"Making predictions is difficult, especially about the future".
This phrase, usually attributed to Danish physicist and Nobel laureate Niels Bohr, humorously sums up the predicament of those who dedicate themselves to anticipating what is to come to find themselves.
The economy is one of the areas where this difficulty is most evident and the failure is most palpable.
Despite this, economists make (and fail to make) predictions daily.
One of the difficulties they face in this task is that the process of producing standard economic indicators is time and labor-intensive, so usually when available they depict a set of conditions economies that existed several weeks or months ago.
It is partly to remedy this problem that some unusual but easier-to-measure indicators have appeared over the decades, sometimes making it possible to spot changes in economic trends more quickly.
BBC World tells you about some of the most unusual indicators used to predict changes in the economy.
- Index of cardboard boxes
This index is based on a simple idea: the more cardboard boxes are produced, the healthier the economy.
Assuming that many consumer goods around the world are packaged in cartons, carton production is a good measure not only of manufacturing activity but also of companies' estimates of their future sales.
Thus, a significant reduction in the use of cartons would indicate the approach of a recession, while an increase would indicate a period of economic expansion.
The US Federal Reserve publishes an official index not only on paperboard production but also on paperboard prices. However, Investopedia warns that these indicators are not always consistent with changes in GDP, and therefore recommends using them in conjunction with other indicators.
Another problem is that, given the increase in Internet shopping, it seems foreseeable that cardboard production will continue to increase, even if this will not necessarily take place in a favorable economic environment.
- Skyscraper Index
This indicator establishes a link between the construction of the tallest buildings in the world and the onset of an economic crisis.
It was formulated in 1999 by British economist Andrew Lawrence, who claims to have sought and found correlations between the completion of these huge structures and the onset of an economic recession.
The completion of the Chrysler Tower and the Empire State Building in New York during the Great Depression are recurring examples when discussing this indicator.
Lawrence clarified, however, that rather than taking a single skyscraper as a point of reference, he is instead referring to the completion of a set of skyscrapers, which he says tends to end "a great building boom".
- The pants' index
The origin of this indicator is attributed to Alan Greenspan when he was head of the US Federal Reserve.
According to NPR correspondent Robert Krulwich in 2008, Greenspan explained to him that sales of pants are a good economic indicator because their consumption tends to be fairly stable.
When times are tough, men tend to put off buying boxer shorts.
"If you look at trouser sales, you see a flat line that hardly ever changes. But the rare times it goes down, it means men are so tight [financially] that they're choosing not to replace their underwear. clothes.

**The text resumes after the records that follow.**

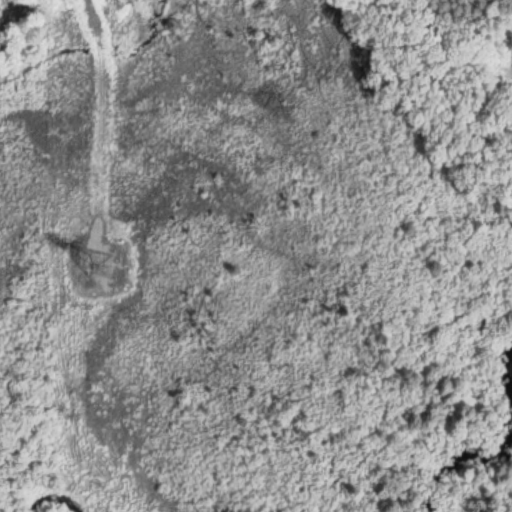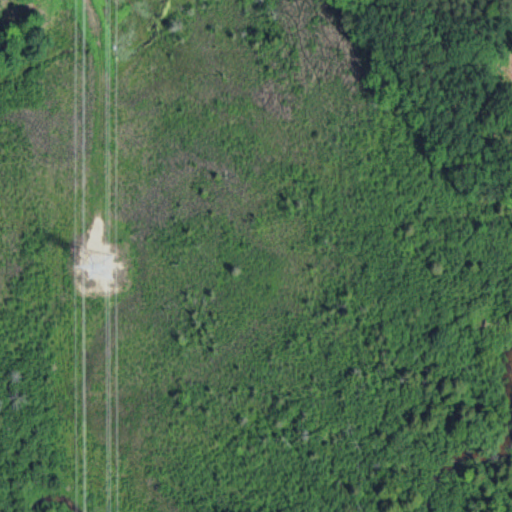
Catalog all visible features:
power tower: (105, 256)
river: (497, 452)
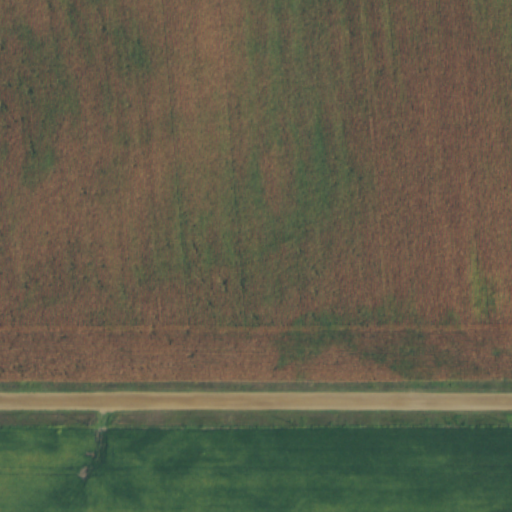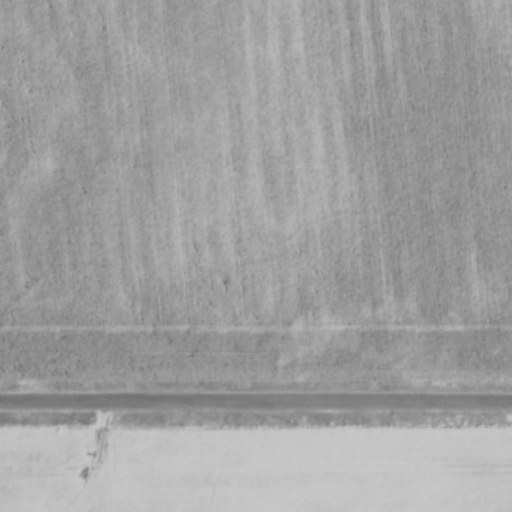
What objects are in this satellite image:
road: (256, 402)
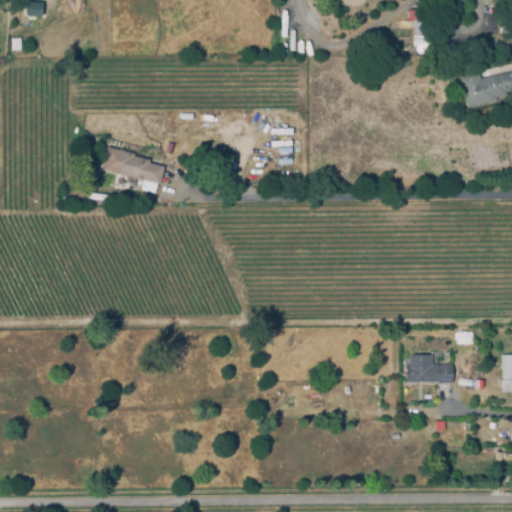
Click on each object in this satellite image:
building: (509, 0)
building: (486, 1)
building: (494, 5)
building: (31, 8)
building: (29, 9)
building: (418, 27)
building: (502, 29)
road: (308, 34)
building: (484, 87)
building: (484, 89)
building: (83, 153)
building: (130, 167)
building: (131, 168)
road: (349, 197)
building: (461, 338)
building: (463, 342)
building: (424, 370)
building: (426, 371)
building: (505, 374)
building: (506, 374)
road: (478, 412)
building: (438, 426)
building: (510, 437)
building: (511, 437)
road: (255, 500)
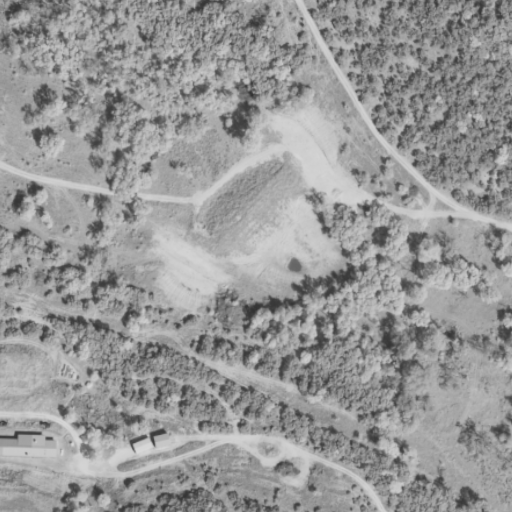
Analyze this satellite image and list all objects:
road: (38, 412)
building: (161, 442)
building: (28, 448)
building: (142, 448)
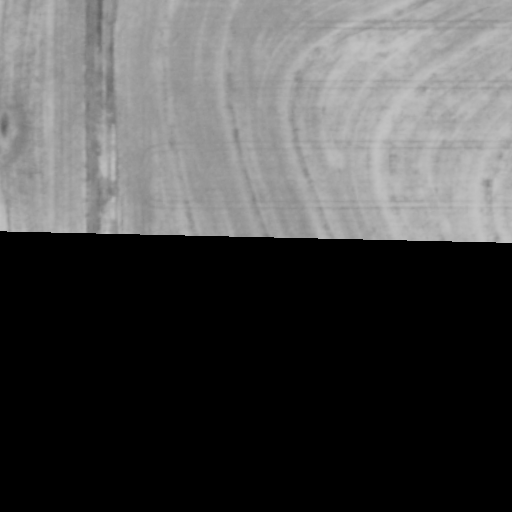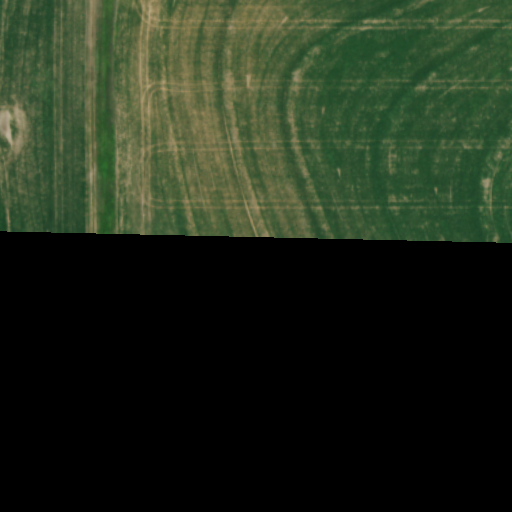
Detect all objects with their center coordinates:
road: (93, 255)
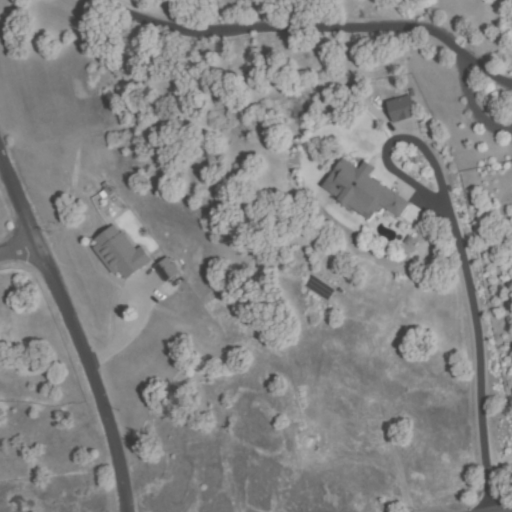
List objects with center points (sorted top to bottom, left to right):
building: (396, 108)
building: (401, 110)
building: (358, 189)
building: (362, 192)
road: (17, 250)
building: (115, 252)
building: (120, 253)
building: (162, 268)
building: (166, 269)
road: (69, 332)
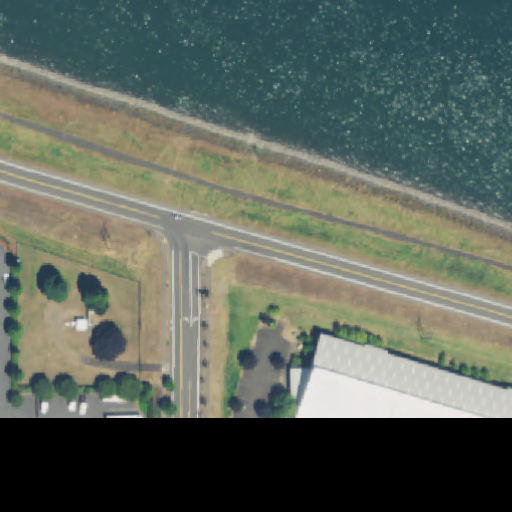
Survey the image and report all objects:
road: (253, 198)
road: (255, 246)
road: (187, 276)
road: (186, 356)
road: (4, 383)
building: (336, 409)
road: (253, 414)
building: (403, 429)
road: (185, 449)
road: (32, 511)
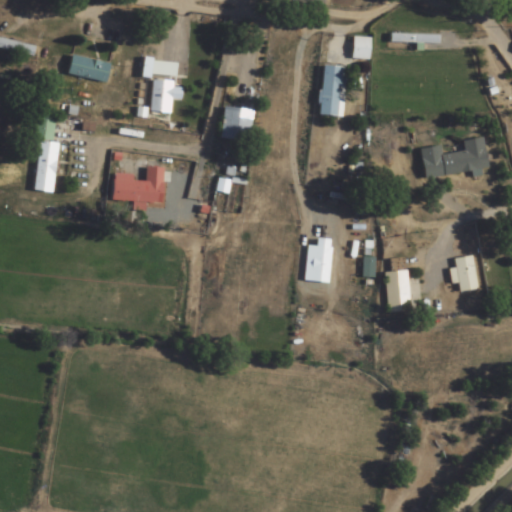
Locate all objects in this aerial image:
road: (347, 13)
road: (492, 28)
building: (15, 48)
building: (356, 49)
building: (86, 69)
building: (328, 92)
building: (158, 97)
building: (232, 125)
building: (42, 153)
building: (461, 159)
building: (136, 188)
building: (317, 266)
building: (366, 268)
building: (460, 275)
building: (394, 289)
building: (399, 460)
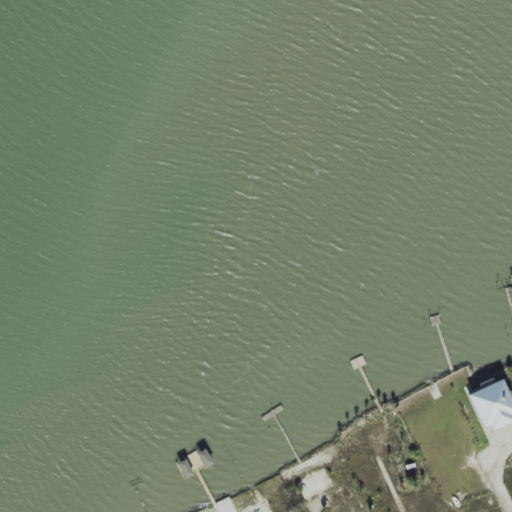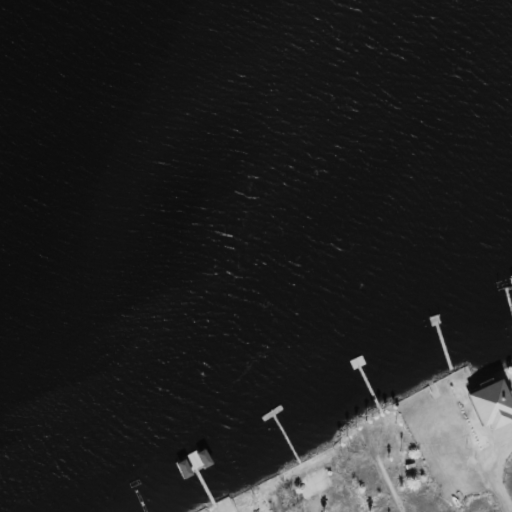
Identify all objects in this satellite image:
building: (491, 405)
road: (496, 476)
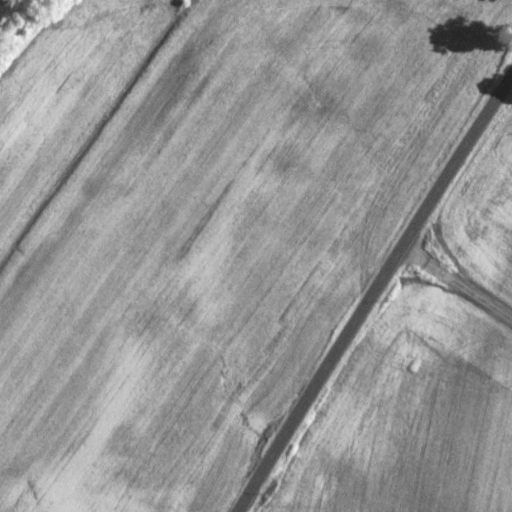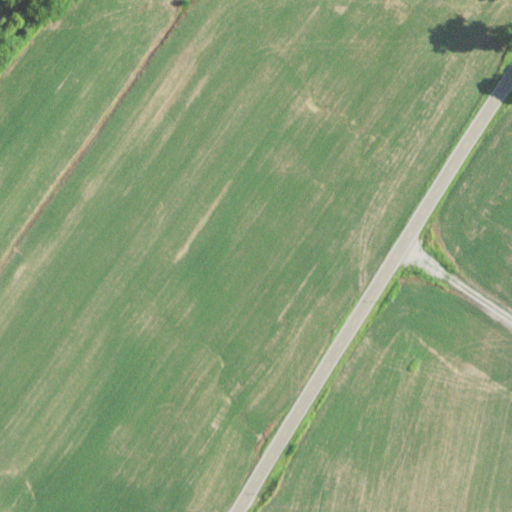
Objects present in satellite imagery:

And [Greenspan] said that's almost always kind of a prophetic [sign] that trouble is coming," Krulwich told NPR.
- The Lipstick Index
The Lipstick Index was created by Leonard Lauder, heir and executive emeritus of cosmetics company Estée Lauder, in the early 2000s.
According to her thesis, when economic conditions are poor, women tend to buy more lipstick and other small luxuries, rather than spend on more expensive goods like handbags or shoes.
During the 2001 recession, when Lauder came up with this idea, retail lipstick sales increased by 11%. Cosmetics sales also increased during the Great Depression, between 1929 and 1933, and during the crisis of 2008.
This index, however, was not a good indicator of the economy when the covid-19 pandemic hit, probably because people were staying home and women were wearing masks when they went out, so the consumption of lipstick didn't make much sense.